(Dataset entries)
·····

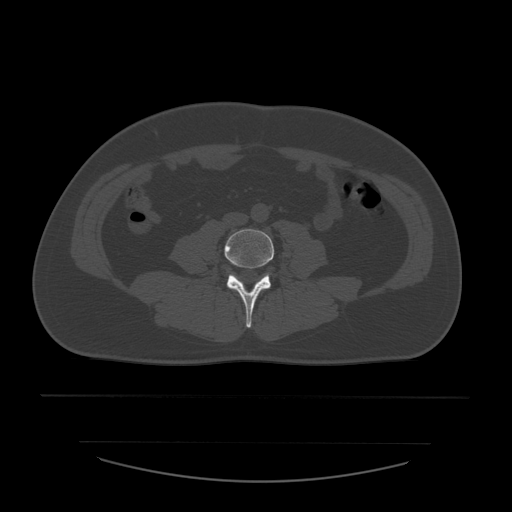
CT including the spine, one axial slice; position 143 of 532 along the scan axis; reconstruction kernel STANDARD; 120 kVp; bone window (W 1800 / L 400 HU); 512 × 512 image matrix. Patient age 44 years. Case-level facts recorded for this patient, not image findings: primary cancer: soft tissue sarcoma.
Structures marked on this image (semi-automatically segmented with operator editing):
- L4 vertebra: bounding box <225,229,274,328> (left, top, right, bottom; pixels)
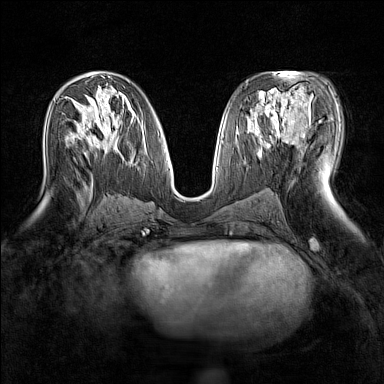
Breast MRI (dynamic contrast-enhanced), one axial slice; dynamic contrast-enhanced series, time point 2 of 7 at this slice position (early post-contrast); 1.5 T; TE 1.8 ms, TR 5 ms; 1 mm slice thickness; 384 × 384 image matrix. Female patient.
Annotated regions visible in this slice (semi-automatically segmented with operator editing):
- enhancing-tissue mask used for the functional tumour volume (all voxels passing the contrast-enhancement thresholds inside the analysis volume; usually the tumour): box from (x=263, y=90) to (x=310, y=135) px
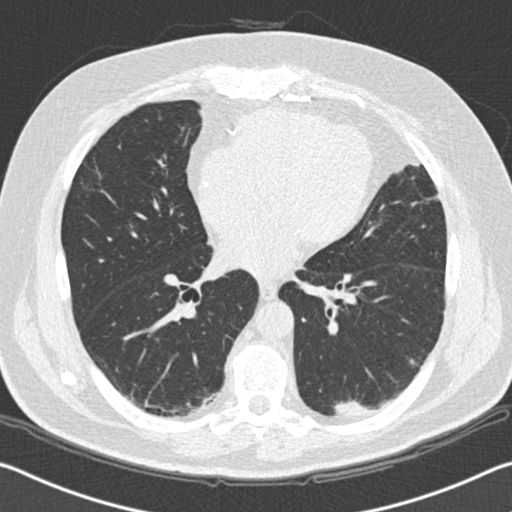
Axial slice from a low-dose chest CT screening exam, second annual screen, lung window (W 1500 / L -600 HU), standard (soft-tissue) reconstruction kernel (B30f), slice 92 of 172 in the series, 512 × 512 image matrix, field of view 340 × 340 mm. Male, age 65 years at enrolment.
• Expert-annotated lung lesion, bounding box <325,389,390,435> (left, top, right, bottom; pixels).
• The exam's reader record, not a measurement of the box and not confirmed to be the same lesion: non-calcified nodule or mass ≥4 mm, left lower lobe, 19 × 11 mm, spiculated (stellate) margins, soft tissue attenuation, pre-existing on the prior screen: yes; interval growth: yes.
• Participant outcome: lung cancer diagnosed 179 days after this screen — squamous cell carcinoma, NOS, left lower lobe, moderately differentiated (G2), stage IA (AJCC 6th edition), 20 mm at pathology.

·····

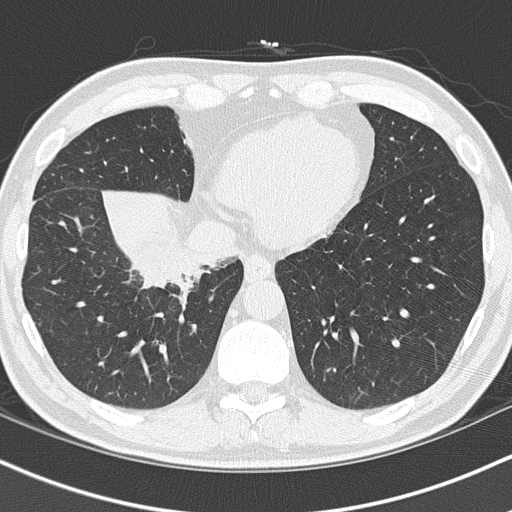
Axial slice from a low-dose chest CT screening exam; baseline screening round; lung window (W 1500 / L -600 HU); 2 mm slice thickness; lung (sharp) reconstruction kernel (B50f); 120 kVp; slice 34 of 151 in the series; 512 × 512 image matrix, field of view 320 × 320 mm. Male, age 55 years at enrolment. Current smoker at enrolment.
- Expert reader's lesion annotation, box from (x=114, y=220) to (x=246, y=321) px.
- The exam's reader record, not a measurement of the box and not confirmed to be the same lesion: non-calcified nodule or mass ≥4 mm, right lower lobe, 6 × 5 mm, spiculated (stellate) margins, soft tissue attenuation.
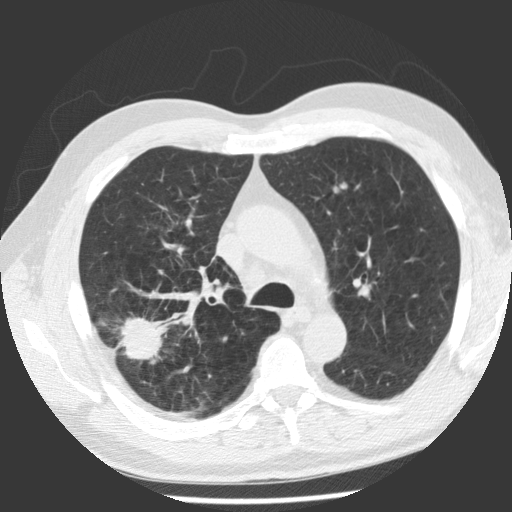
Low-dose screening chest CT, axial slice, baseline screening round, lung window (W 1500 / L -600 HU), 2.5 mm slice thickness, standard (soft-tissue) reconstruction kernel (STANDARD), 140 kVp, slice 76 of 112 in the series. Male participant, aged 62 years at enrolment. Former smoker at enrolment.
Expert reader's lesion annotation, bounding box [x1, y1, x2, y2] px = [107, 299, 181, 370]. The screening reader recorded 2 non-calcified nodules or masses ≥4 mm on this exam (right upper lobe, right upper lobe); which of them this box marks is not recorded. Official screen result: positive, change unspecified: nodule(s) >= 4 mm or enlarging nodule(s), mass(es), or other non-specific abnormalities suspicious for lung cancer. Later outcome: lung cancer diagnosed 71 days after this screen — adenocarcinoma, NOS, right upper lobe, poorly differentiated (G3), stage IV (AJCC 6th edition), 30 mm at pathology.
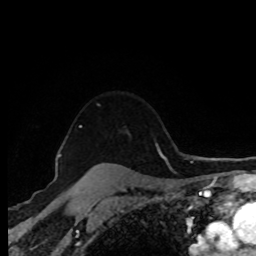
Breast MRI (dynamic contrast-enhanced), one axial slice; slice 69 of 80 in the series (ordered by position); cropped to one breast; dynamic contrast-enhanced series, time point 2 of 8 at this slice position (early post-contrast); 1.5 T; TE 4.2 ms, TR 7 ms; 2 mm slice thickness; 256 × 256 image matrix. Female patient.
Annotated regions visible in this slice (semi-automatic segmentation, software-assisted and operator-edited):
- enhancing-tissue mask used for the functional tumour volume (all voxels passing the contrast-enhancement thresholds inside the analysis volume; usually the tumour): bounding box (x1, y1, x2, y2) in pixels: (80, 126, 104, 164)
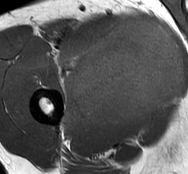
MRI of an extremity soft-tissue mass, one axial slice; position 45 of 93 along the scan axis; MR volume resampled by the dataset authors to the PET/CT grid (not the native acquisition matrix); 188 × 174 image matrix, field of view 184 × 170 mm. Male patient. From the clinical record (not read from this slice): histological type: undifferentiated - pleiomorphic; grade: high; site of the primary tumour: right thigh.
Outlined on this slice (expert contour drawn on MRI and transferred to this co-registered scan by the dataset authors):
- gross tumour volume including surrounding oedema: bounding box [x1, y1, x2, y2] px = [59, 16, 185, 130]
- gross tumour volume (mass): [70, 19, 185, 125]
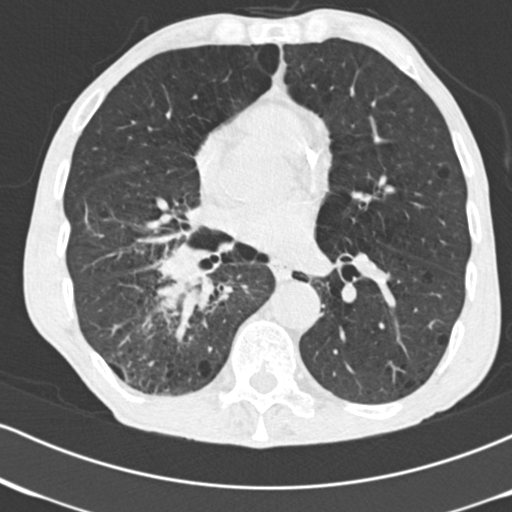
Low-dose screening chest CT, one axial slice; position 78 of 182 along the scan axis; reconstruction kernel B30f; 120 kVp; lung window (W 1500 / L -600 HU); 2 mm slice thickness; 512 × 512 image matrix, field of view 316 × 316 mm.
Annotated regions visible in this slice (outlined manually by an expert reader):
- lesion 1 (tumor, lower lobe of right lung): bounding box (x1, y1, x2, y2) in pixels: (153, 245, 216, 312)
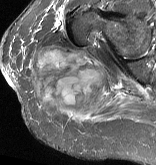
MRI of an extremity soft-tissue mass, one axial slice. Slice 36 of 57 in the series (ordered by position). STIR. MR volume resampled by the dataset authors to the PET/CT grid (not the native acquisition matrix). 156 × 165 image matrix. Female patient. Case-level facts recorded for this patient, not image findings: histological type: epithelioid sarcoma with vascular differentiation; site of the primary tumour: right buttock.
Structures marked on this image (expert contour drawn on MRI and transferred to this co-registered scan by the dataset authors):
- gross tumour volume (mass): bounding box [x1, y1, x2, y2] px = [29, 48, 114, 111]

·····

# EXERCISE BRIEF
In the entries above, find the line with "MRI of an extremity soft-tissue mass, one axial slice;" and the line with "- gross tumour volume (mass): [70, 19, 185, 125]", then restate word for word both of them and every line between, with nothing more.

# RESULT BELOW
MRI of an extremity soft-tissue mass, one axial slice; position 45 of 93 along the scan axis; MR volume resampled by the dataset authors to the PET/CT grid (not the native acquisition matrix); 188 × 174 image matrix, field of view 184 × 170 mm. Male patient. From the clinical record (not read from this slice): histological type: undifferentiated - pleiomorphic; grade: high; site of the primary tumour: right thigh.
Outlined on this slice (expert contour drawn on MRI and transferred to this co-registered scan by the dataset authors):
- gross tumour volume including surrounding oedema: bounding box [x1, y1, x2, y2] px = [59, 16, 185, 130]
- gross tumour volume (mass): [70, 19, 185, 125]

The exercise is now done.